Proc Natl Acad Sci U S A. 2009 Oct 27;106(43):18225-30. doi: 10.1073/pnas.0907635106. Epub 2009 Oct 14.
- PubMed ID
- 19828435 [ View in PubMed]
- Abstract
We report the X-ray crystal structure of a phosphodiesterase (PDE) that includes both catalytic and regulatory domains. PDE2A (215-900) crystallized as a dimer in which each subunit had an extended organization of regulatory GAF-A and GAF-B and catalytic domains connected by long alpha-helices. The subunits cross at the GAF-B/catalytic domain linker, and each side of the dimer contains in series the GAF-A and GAF-B of one subunit and the catalytic domain of the other subunit. A dimer interface extends over the entire length of the molecule. The substrate binding pocket of each catalytic domain is occluded by the H-loop. We deduced from comparisons with structures of isolated, ligand-bound catalytic subunits that the H-loop swings out to allow substrate access. However, in dimeric PDE2A (215-900), the H-loops of the two catalytic subunits pack against each other at the dimer interface, necessitating movement of the catalytic subunits to allow for H-loop movement.
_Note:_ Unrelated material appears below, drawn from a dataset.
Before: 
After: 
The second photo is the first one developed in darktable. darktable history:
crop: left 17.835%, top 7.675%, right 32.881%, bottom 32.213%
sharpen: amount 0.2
Comparison of the unliganded GAF-B of PDE2A (215-900) with previous structures of isolated, cGMP-bound GAF domains indicates that cGMP binding induces a significant shift in the GAF-B/catalytic domain linker. We propose that cGMP binding to GAF-B causes movement, through this linker region, of the catalytic domains, such that the H-loops no longer pack at the dimer interface and are, instead, free to swing out to allow substrate access. This increase in substrate access is proposed as the basis for PDE2A activation by cGMP and may be a general mechanism for regulation of all PDEs.